Nobel for Physiology: How We Rise and Shine!

 By Shlomo Maital


     The Nobel Prize season is upon us! The first prize, for physiology or medicine, was awarded to three researchers who discovered how living things tell the difference between night and day (the 24-hour body clock):

     According to the Nobel committee’s citation, Jeffrey C Hall, Michael Rosbash and Michael W Young were recognised for their discoveries explaining “how plants, animals and humans adapt their biological rhythm so that it is synchronised with the Earth’s revolutions.”   The team identified a gene within fruit flies that controls the creatures’ daily rhythm, known as the “period” gene. This gene encodes a protein within the cell during the night which then degrades during the day.

   According to Paul Nurse, at the British Crick Institute:

   “Every living organism on this planet responds to the sun ….   All plant and animal behaviour is determined by the light-dark cycle. We on this planet are slaves to the sun. The circadian clock is embedded in our mechanisms of working, our metabolism, it’s embedded everywhere, it’s a real core feature for understanding life.”

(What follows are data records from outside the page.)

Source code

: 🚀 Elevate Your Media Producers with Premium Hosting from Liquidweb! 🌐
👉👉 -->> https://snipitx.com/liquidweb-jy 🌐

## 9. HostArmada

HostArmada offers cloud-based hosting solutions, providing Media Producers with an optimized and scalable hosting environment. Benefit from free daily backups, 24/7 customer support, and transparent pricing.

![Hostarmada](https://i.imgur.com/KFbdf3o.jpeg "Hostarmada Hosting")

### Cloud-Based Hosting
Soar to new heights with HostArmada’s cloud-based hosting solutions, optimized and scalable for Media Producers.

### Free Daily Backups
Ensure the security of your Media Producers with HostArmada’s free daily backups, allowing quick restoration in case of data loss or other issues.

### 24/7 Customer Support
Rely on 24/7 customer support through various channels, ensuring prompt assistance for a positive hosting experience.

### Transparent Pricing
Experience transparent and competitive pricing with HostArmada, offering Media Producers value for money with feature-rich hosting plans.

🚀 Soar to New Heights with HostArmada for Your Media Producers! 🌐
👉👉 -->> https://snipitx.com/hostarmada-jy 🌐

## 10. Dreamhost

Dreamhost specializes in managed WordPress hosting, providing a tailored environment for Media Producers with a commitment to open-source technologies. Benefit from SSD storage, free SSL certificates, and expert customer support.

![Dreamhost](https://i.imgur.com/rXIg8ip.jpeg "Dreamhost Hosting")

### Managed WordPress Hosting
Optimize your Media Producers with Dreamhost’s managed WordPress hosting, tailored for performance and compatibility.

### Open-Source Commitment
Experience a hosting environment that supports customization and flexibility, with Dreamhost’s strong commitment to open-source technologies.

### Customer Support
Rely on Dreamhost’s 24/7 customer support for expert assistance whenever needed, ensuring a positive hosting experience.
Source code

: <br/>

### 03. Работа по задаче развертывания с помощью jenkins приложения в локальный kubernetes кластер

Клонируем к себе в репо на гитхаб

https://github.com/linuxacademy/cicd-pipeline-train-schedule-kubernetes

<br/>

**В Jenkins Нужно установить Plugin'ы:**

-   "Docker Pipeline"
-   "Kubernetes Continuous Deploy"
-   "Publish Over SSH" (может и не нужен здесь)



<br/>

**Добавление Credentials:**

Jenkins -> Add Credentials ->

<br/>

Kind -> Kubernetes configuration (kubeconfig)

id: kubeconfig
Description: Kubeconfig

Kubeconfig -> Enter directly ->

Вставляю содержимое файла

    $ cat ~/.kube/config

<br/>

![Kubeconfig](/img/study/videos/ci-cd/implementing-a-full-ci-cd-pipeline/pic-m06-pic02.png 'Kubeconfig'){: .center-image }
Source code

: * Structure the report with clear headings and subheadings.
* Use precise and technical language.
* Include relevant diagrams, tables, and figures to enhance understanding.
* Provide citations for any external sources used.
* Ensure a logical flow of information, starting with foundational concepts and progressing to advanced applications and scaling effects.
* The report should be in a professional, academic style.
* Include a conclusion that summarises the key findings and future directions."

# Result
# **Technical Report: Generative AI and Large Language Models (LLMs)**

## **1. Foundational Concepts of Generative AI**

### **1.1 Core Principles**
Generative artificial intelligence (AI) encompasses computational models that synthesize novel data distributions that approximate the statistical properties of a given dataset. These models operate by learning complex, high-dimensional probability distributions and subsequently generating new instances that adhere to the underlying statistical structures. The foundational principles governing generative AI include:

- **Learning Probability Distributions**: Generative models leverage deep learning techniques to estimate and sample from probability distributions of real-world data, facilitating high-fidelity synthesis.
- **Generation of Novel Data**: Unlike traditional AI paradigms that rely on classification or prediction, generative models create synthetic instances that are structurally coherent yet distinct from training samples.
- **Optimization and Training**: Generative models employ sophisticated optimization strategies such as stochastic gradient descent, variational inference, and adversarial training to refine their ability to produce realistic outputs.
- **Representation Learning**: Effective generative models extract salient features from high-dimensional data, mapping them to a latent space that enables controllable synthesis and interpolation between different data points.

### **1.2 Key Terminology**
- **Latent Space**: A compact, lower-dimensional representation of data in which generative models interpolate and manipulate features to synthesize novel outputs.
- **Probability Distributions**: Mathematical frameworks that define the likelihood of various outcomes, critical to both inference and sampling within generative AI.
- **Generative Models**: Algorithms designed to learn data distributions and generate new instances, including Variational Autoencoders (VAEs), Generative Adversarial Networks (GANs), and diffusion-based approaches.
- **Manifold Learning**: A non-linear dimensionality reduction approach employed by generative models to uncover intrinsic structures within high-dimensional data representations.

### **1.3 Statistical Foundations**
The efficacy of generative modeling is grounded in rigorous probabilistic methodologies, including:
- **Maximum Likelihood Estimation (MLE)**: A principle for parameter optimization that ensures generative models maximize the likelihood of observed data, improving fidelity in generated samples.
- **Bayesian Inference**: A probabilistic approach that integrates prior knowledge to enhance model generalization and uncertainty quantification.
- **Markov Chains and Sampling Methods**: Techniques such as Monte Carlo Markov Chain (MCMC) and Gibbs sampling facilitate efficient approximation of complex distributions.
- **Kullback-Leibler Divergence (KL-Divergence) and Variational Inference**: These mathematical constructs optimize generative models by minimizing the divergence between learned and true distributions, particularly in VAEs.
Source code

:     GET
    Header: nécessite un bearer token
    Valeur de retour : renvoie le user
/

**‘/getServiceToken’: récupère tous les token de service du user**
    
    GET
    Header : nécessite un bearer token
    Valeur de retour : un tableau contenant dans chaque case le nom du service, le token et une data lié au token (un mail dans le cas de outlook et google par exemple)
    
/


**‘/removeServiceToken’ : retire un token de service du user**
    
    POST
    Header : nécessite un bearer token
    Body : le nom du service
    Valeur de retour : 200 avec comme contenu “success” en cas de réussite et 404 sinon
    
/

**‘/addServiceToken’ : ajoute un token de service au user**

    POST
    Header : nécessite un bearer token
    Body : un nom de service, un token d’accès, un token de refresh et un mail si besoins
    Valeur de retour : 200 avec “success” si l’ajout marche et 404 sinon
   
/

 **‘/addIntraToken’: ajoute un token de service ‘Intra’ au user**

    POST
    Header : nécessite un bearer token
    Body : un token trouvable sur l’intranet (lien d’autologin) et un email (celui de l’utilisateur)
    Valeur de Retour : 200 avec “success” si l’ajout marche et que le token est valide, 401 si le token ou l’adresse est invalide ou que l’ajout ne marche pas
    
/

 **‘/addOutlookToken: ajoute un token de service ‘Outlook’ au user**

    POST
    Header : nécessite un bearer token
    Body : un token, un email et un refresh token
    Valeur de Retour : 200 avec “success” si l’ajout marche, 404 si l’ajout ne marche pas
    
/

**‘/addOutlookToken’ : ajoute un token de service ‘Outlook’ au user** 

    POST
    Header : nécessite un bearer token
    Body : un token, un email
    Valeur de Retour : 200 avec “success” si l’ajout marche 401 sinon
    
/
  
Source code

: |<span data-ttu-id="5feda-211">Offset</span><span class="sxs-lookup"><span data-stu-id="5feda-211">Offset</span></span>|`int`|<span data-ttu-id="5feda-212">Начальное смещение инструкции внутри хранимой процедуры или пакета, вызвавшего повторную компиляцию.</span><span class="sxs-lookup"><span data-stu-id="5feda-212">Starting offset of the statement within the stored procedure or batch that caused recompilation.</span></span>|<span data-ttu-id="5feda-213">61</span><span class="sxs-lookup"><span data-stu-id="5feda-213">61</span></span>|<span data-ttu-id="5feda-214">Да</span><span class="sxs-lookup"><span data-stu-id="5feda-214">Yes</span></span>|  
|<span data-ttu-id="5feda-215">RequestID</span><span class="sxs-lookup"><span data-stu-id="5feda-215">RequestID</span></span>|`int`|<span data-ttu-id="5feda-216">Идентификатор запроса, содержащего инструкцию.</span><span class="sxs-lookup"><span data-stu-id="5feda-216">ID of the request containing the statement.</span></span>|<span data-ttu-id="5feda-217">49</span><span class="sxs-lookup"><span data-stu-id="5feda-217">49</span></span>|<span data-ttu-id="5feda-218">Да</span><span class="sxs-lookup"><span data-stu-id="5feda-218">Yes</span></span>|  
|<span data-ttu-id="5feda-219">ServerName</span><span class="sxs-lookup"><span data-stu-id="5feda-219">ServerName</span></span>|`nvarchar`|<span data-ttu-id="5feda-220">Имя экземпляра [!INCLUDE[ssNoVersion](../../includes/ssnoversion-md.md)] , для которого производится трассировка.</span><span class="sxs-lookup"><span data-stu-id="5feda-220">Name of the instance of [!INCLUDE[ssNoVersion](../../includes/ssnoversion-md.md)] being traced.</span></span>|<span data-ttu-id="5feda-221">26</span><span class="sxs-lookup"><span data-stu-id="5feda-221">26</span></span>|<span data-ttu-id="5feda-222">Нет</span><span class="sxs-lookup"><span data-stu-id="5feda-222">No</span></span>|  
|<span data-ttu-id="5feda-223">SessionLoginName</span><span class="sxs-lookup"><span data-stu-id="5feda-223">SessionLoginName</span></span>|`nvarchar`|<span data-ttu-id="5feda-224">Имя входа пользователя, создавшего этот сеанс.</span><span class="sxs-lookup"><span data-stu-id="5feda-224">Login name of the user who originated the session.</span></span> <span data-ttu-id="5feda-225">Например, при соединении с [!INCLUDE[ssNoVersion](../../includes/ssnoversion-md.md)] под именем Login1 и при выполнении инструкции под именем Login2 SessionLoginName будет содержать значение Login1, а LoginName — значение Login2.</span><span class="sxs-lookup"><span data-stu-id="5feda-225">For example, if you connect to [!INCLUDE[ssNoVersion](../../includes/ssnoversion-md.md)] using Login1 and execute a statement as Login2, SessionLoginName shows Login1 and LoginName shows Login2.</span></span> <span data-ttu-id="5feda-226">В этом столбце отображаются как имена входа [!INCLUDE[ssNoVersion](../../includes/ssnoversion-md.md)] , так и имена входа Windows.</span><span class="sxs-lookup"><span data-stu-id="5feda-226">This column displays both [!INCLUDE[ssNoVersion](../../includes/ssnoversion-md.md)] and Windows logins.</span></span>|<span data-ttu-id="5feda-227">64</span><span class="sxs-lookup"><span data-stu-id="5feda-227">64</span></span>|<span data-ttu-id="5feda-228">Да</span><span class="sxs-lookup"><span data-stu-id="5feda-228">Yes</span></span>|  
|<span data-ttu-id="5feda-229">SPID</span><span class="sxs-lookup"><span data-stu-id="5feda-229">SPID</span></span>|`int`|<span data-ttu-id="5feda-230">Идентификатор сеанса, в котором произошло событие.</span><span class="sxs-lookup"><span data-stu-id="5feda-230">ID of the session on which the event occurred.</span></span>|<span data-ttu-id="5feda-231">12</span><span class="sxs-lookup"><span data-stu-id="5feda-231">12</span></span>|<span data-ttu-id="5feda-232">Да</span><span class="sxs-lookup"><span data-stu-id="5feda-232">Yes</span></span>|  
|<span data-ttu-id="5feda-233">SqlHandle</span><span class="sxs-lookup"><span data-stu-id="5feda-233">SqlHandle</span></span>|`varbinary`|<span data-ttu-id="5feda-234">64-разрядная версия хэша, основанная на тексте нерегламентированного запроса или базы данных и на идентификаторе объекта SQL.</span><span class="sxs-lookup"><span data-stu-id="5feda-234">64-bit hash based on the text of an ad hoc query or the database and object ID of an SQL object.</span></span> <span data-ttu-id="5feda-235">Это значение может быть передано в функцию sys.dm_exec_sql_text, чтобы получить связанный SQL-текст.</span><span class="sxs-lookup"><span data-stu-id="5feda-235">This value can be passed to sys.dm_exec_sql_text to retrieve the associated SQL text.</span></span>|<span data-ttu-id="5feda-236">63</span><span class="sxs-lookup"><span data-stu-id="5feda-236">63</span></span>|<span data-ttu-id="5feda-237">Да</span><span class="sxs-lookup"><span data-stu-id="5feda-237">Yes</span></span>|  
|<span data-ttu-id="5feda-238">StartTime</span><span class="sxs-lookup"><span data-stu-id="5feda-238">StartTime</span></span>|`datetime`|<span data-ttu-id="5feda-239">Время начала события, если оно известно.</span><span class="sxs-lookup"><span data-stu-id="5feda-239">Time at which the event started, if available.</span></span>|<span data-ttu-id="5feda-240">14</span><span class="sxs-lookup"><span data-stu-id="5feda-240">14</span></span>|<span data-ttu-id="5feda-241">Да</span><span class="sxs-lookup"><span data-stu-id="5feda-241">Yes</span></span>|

      This Nobel Prize highlights the competitive nature of science:

“While all three laboured to isolate the period gene, publishing was something of a race. While Hall and Rosbash collaborated, Young was working on the puzzle independently. Both teams reported their findings in 1984.”

      Experts tell us that it is wise to rise and retire at the same time each day, to regulate our biological clock. I like to rise at 5 a.m.   Now I know that somewhere, a gene is turning on a protein that gets me going.   The experts say, “Our [internal] timer is constantly struggling to reset to what environment people are exposed to. If you shift your clock every week by six hours or three hours, that puts an enormous pressure on your body.”

What kind of personality does it take to win a Nobel? Well – crazy, eccentric, nose-to-the-grindwheel, obsessive-compulsive, super-nice? Yes, all of the above.

   Bambos Kyriacou, professor of behavioural genetics at the University of Leicester, who is friends with all three winners and a former colleague of two, said the trio were very different people. “Jeff [Hall] is eccentric … brilliant but eccentric,” he said. “Michael [Rosbash], there is no stopping him – he is just going 100%, he will die with his boots on in the lab, and Michael Young is the most charming, nicest one of them because he is polite and pleasant, whereas the other two aren’t like that, they are just crazy,” Kyriacou added.